Collected data:
○ ○ ○ ○ ○

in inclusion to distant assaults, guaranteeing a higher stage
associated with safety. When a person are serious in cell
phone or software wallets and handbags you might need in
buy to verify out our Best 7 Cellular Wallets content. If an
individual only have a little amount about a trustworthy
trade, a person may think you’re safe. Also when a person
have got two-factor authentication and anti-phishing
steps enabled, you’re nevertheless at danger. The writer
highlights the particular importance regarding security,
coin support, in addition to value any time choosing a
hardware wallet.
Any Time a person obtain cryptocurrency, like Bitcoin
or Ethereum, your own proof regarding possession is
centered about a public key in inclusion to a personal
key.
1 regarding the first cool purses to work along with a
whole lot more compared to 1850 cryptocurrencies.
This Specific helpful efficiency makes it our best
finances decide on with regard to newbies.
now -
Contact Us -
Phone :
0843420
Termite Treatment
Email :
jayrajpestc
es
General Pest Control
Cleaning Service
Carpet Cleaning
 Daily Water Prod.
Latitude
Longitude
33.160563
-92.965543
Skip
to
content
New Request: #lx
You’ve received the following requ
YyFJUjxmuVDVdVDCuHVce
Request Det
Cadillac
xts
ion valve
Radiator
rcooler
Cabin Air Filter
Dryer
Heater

○ ○ ○ ○ ○

Exercise requirements ->
Which lines hold the word "content"? Copy each of them from the records.

Reply ->
buy to verify out our Best 7 Cellular Wallets content. If an
content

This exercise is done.